Law of Conservation of Momentum:

Just as in any Law of Conservation (like the Laws of Conservation of Energy and Mass) the Law of Conservation of Momentum says, "Before = After" and in this case "pbefore = pafter", telling us that all the momentum before an event must equal all the momentum after an event. An event can be objects colliding, two objects pushing off of each other, or something being thrown.

Process:

1) Start with your master equation:

pbefore = pafter

2) For the "before" side of the equation put in a momentum (p) term for each independent object; do the same for the "after" side. NOTE: if two objects combine (stick together) they are treated as one independent object with a combined mass (mtotal = m1 + m2)

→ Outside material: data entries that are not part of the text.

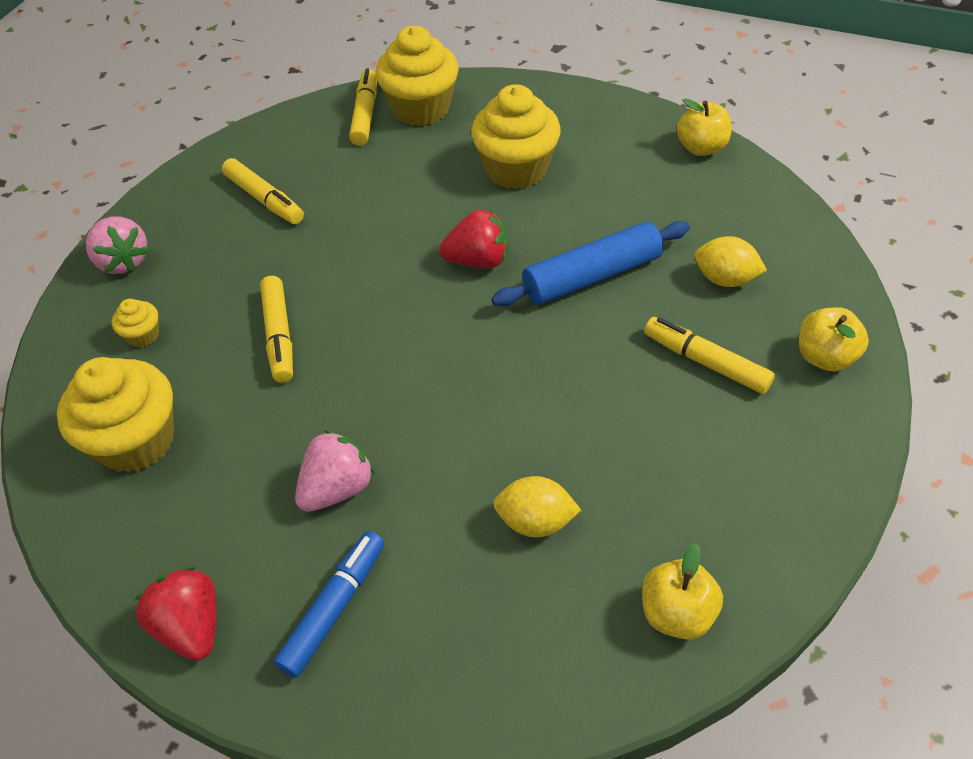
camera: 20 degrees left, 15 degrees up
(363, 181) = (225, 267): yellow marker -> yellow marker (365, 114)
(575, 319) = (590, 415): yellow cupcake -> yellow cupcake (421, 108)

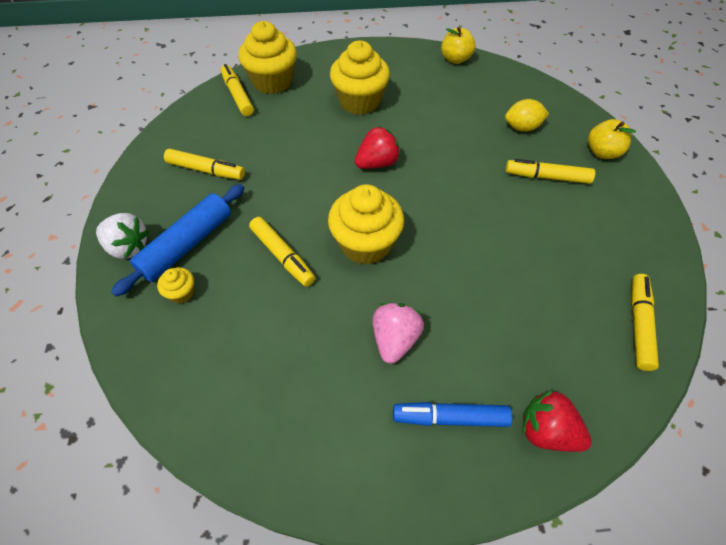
camera: 30 degrees left, 5 degrees up
(123, 261) = (128, 247): pink strawberry -> white strawberry
(136, 441) = (230, 369): yellow cupcake -> yellow cupcake (365, 244)
(191, 626) = (365, 479): red strawberry -> red strawberry (546, 431)
(334, 608) = (450, 417): blue marker -> blue marker turned 90 degrees counterclockwise
(535, 521) = (527, 306): yellow lemon -> none
(592, 276) = (450, 150): blue rolling pin -> blue rolling pin (187, 244)
(676, 613) = (638, 324): yellow apple -> yellow marker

p1b + p2b = p1a + p2a (add extra terms as needed)

3) Since p = mv, replace each p with mv for each object.

m1bv1b + m2bv2b = m1av1a + m2av2a

4) Put in the mass and velocities that are given and solve algebraicly.

If the situation is of something thrown (someone throws something, a projectile being launched) and these objects are at rest to begin with, the entire "before side" becomes zero (at rest: v = 0; p = 0) Though it may be tempting to just write: m1av1a = m2av2a this can lead to directions being wrong (one velocity will be negative). Instead, using the above process with ensure all velocity directions being correct.

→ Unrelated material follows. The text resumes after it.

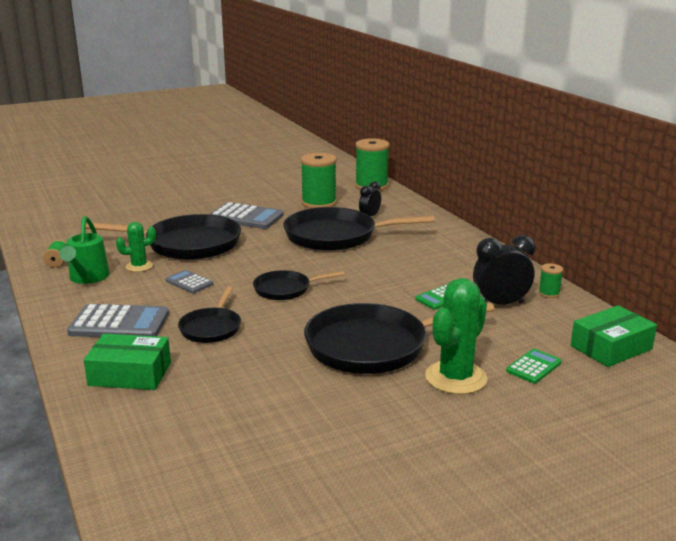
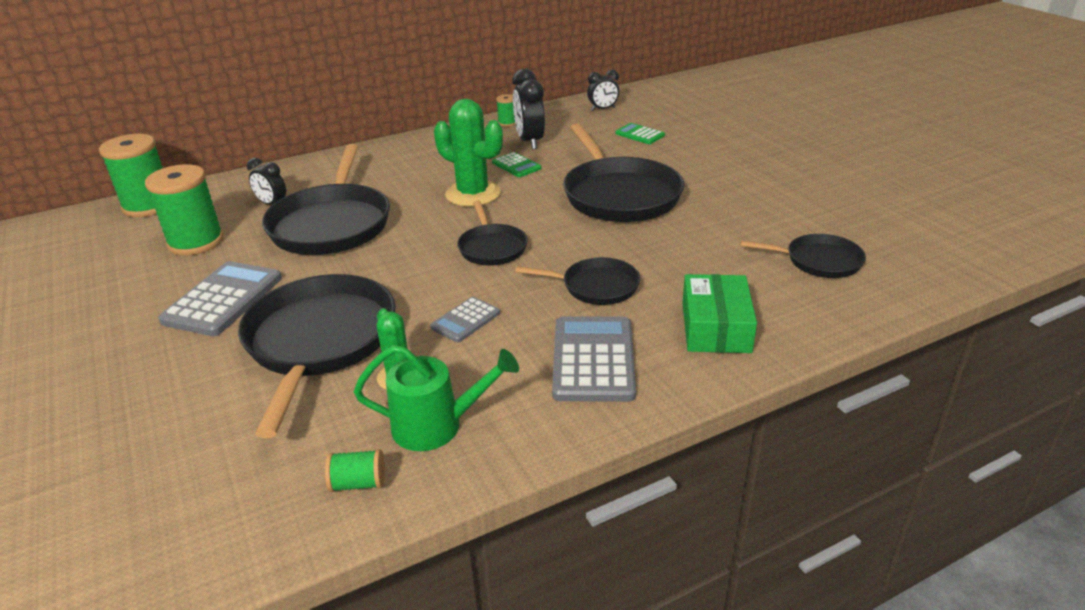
camera: 90 degrees left, 10 degrees up
(208, 446) = (819, 261): none -> black pan
(456, 378) = (666, 161): green cactus -> green cactus (473, 194)
(611, 347) = (603, 109): green box -> black clock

NOTE: If objects are in two (or even three) dimensions, vectors should be resolved into their x and y (and z) components first. The above procedure is then utilized for each dimension (x, then y, then z) and recombined at the end. Tedious, yes, but not very difficult.

Example: A 40 kg cart going 3 m/s to the right collides with a 30 kg cart going 5 m/s to the left. If the 40 kg cart is going 4 m/s to the left afterward, how fast (and which direction) is the 30 kg cart going afterward?

1) Start with the master equation:
pbefore = pafter

2) Since there are two carts moving both before and afterward:
p1b + p2b = p1a + p2a

3) Putting in mv for each object:
m1bv1b + m2bv2b = m1av1a + m2av2a

4) We know this information (I'm chosing right to be positive):
m1b = 40 kg; v1b = 3 m/s; v1a = -4m/s (negative because it is going to the left afterward)
m2b = 30kg; v2b = -5 m/s; v2a = ? m/s;

5) Putting the above into 3) gives:
(40kg)(3m/s) + (30kg) (-5 m/s) = (40kg)(-4m/s) + (30kg)(v2a)
(Hint: since you know they are all in standard units [kg and m/s] - drop the units until the end.)
120 - 150 = -160 + 30(v2a)
-30 = -160 + 30(v2a)
130 = 30(v2a)
v2a = 130/30 = 4.33 m/s (positive means cart 2 ends up going to the right)